The tool is responsible for setting up the developers’ environment,
as well as providing a standard CLI for automation for projects like Rails, iOS, or Android apps.
As you probably know,
setting things up in a developer’s environment is wild —
you don’t know what to expect.
It’s hard to set things up deterministically,
and reproduce one environment into another.
Homebrew for instance,
tries to do as best as it can,
but since it treats the environment as a global space in which dumping things,
alike a singleton class that anyone can modify,
that often results in hard-to-debug errors.
The first time that I heard about Nix was on this blog post from Pinterest, but it didn’t catch my attention until now. I started reading about it and watching some internal videos that Burke is creating to evangelize the idea. The more I read about it, the more amazed I am with the idea. These are the ideas that struck me:
- Environments are defined in directories with symlinks to other directories that represent nodes of a dependency graph.

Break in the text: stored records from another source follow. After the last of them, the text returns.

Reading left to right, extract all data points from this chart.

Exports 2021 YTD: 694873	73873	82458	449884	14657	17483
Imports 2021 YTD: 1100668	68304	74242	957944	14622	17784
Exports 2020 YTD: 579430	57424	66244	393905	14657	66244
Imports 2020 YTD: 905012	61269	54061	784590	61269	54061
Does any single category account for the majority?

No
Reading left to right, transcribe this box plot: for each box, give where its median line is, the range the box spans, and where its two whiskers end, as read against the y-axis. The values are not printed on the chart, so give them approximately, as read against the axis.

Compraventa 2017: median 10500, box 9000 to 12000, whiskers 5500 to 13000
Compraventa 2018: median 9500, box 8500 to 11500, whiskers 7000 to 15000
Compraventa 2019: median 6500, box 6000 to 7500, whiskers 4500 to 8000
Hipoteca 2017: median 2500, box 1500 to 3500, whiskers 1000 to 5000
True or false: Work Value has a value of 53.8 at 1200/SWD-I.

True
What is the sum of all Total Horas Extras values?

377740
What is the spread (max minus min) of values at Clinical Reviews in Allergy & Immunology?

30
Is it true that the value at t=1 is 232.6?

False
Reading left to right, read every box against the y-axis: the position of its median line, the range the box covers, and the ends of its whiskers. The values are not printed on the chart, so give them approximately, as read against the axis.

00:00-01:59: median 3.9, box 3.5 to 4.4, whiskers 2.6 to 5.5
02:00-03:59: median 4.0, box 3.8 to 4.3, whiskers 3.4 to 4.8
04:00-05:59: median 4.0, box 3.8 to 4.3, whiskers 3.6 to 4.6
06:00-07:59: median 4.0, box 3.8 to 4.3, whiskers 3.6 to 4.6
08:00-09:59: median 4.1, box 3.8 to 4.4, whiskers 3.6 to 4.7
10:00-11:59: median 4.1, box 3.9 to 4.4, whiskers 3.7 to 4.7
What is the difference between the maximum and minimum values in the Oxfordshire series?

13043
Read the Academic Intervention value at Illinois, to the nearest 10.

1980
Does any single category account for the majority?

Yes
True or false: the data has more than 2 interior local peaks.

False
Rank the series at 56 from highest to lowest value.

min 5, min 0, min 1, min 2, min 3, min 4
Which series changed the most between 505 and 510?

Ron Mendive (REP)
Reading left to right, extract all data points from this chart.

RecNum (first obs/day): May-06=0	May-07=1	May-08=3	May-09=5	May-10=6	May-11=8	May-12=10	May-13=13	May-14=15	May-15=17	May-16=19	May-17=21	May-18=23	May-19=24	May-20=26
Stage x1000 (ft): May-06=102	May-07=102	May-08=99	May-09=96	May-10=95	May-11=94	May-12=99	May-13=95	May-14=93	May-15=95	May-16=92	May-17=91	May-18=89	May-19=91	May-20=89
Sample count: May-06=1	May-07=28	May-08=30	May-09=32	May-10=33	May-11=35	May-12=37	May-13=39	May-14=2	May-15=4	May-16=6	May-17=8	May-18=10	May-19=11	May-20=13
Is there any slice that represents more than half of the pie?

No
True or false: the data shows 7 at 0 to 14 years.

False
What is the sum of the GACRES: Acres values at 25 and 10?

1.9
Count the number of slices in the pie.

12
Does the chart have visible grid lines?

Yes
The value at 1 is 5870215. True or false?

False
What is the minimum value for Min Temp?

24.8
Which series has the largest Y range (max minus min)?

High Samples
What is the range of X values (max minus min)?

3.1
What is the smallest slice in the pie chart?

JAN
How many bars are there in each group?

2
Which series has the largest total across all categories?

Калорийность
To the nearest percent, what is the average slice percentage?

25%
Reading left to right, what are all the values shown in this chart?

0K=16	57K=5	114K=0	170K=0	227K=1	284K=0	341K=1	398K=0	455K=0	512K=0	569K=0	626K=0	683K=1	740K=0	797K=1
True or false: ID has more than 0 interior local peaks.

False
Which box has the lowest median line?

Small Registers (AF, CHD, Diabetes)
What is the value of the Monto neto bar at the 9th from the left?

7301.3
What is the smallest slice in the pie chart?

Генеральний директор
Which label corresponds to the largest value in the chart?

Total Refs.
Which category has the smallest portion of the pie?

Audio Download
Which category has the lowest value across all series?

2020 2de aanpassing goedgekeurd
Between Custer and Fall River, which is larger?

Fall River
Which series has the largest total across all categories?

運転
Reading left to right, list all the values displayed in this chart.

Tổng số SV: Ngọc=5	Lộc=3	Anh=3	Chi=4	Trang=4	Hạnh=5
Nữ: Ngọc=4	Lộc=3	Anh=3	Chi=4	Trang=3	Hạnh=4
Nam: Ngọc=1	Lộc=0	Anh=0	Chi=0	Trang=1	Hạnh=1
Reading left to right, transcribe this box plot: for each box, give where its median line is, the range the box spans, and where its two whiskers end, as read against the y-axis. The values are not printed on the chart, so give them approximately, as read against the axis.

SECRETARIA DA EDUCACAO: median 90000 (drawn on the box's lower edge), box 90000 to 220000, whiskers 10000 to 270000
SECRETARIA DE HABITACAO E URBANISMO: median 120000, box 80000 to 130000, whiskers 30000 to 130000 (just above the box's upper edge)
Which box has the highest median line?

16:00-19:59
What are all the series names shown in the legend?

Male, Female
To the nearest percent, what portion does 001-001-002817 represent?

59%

Each node has a unique hash based on its content, the input, and the output.
- Every modification of your environment is tracked and can be rolled-back akin to how Git works.
- If one of those nodes needs to be built locally, the output artifacts can be shared remotely and pulled from other environments to speed things up.
- The dependency graph extends to components that are very core to the system. That prevents, among others, that macOS upgrades break the user environment.
- You can pull and run a package without polluting the environment.
- Nix provides its own expressive language that prevents developers from doing operations that might introduce side effects.
I’ll keep reading about it. I think Tuist could benefit from some of its ideas. For example, the idea of minimizing the IO and side effects, as well as the way it models the dependency graph.
I hope everyone is safe in these difficult times. Stay at home!